After the boundary corners and lines have been retraced to the satisfaction of the surveyor, the surveyor will return to the field to set or reset any missing corner markers.
Then the plat/map of the survey is prepared to document those boundaries and all of the located features. The plat/map is prepared using any of a number of computed aided drafting (CAD) programs like Autodesk's AutoCAD, or applications that run inside AutoCAD. There are a number of other popular drafting/computing softwares used by surveyors such as Carlson.
The drafting process can be very automated with metadata on field-collected features being used to automatically create linework, connect up the related lines, place the appropriate symbols and even label boundary lines. Of course, presenting all of that data in a legible, readily understood form necessarily takes some manual adjustments of labelling locations, etc.

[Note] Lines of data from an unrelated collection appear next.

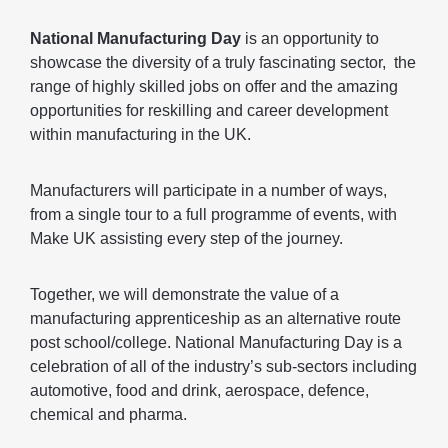
fullscr
National Manufacturing Day
is an opportunity to
showcase the diversity of a truly fascinating sector, the
range of highly skilled jobs on offer and the amazing
opportunities for reskilling and career development
within manufacturing in the UK.
Manufacturers will participate in a number of ways,
from a single tour to a full programme of events, with
Make UK assisting every step of the journey.
Together, we will demonstrate the value of a
manufacturing apprenticeship as an alternative route
post school/college. National Manufacturing Day is a
celebration of all of the industry’s sub-sectors including
automotive, food and drink, aerospace, defence,
chemical and pharma.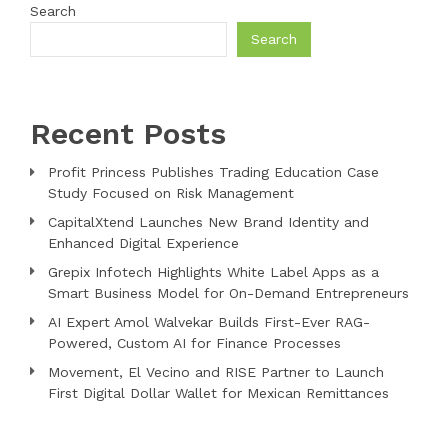
Search
Search
Recent Posts
Profit Princess Publishes Trading Education Case
Study Focused on Risk Management
CapitalXtend Launches New Brand Identity and
Enhanced Digital Experience
Grepix Infotech Highlights White Label Apps as a
Smart Business Model for On-Demand Entrepreneurs
AI Expert Amol Walvekar Builds First-Ever RAG-
Powered, Custom AI for Finance Processes
Movement, El Vecino and RISE Partner to Launch
First Digital Dollar Wallet for Mexican Remittances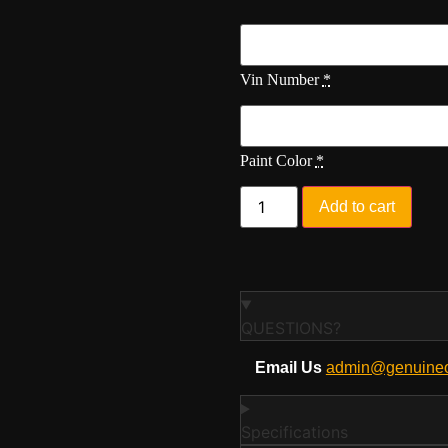
Vin Number
*
Paint Color
*
Add to cart
QUESTIONS?
Email Us
admin@genuineo
Specifications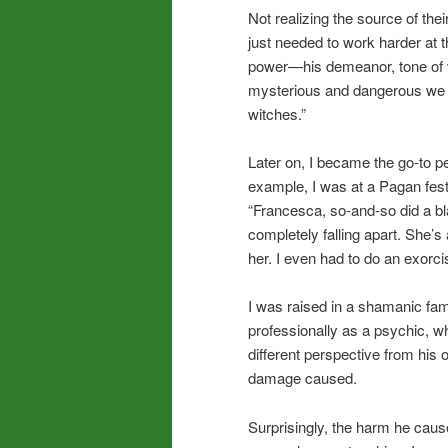
Not realizing the source of the
just needed to work harder at t
power—his demeanor, tone of 
mysterious and dangerous we 
witches.”
Later on, I became the go-to pe
example, I was at a Pagan fes
“Francesca, so-and-so did a bla
completely falling apart. She’
her. I even had to do an exorc
I was raised in a shamanic fami
professionally as a psychic, wh
different perspective from his o
damage caused.
Surprisingly, the harm he cau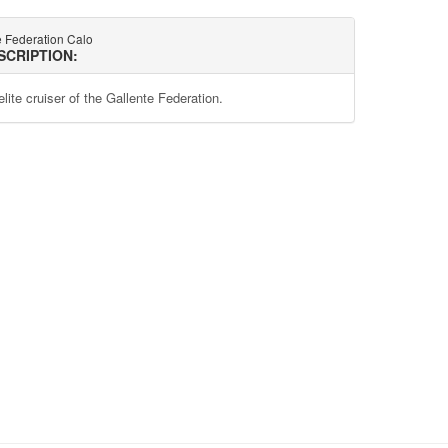
e Federation Calo
SCRIPTION:
lite cruiser of the Gallente Federation.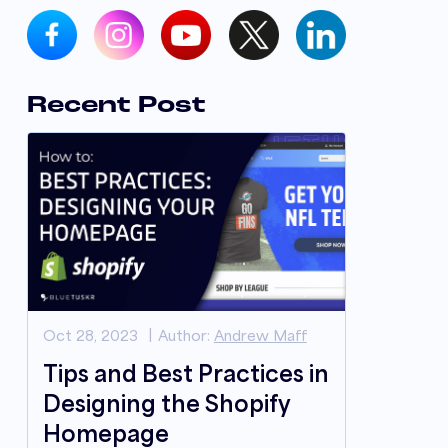
Recent Post
Oct 28, 2023
Author:
Andrew Maff
Tips and Best Practices in
Designing the Shopify
Homepage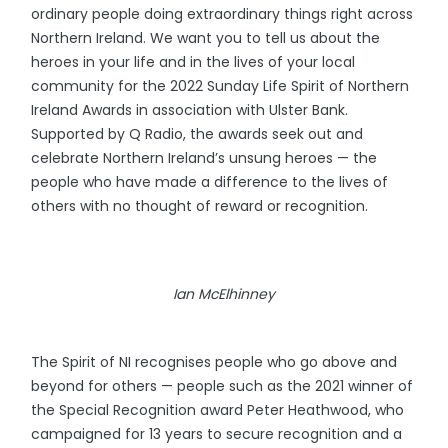
ordinary people doing extraordinary things right across
Northern Ireland. We want you to tell us about the
heroes in your life and in the lives of your local
community for the 2022 Sunday Life Spirit of Northern
Ireland Awards in association with Ulster Bank.
Supported by Q Radio, the awards seek out and
celebrate Northern Ireland’s unsung heroes — the
people who have made a difference to the lives of
others with no thought of reward or recognition.
Ian McElhinney
The Spirit of NI recognises people who go above and
beyond for others — people such as the 2021 winner of
the Special Recognition award Peter Heathwood, who
campaigned for 13 years to secure recognition and a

The plat/map must also show any gaps or overlaps with adjoining properties as revealed in the records, and the location and extent of any easements identified in the title commitment.
There are many notes required on a Land Title Survey such as those related to the depicted easements (e.g., recording information, whether shown, and, if not, why not). Other notes include, but are not limited to, those identifying problems or ambiguities relating to the boundary, areas that were inaccessible, and water boundary boundaries.
If the surveyor deems it appropriate to prepare a new property description based on the results of the survey, that will be undertaken with great care given to not inadvertently creating new title problems or confusion as to the boundaries and corners. A new description may be written to indicate new corner markers that were set or to reflect higher precision in measurements and dimensioning than the old description did. It should be noted, however, that just because there are differences between measured and record dimensions that most assuredly does not mean the old description is bad and needs rewritten. Like boundary locations, legal description interpretation is a function of legal principles, not mathematics.
Once the plat/map has been completed and any and all issues related to boundaries and easements resolved, it is sent out for review and comment by the interested parties (title company, lender and client/buyer). Any comments received will be reviewed and addressed if necessary, and the final plat/map then signed and sealed by the professional surveyor and sent to the interested parties.
Depending on the size and location of the property, the complexity of - or problems with -the legal description, the number and clarity of easements, and the amount of improvements and utilities on the property, the fee for a Land Title Survey can run from perhaps $2,000 at the very low end, to several hundred thousand dollars at the high end. The effort could take anywhere from about a week to several months.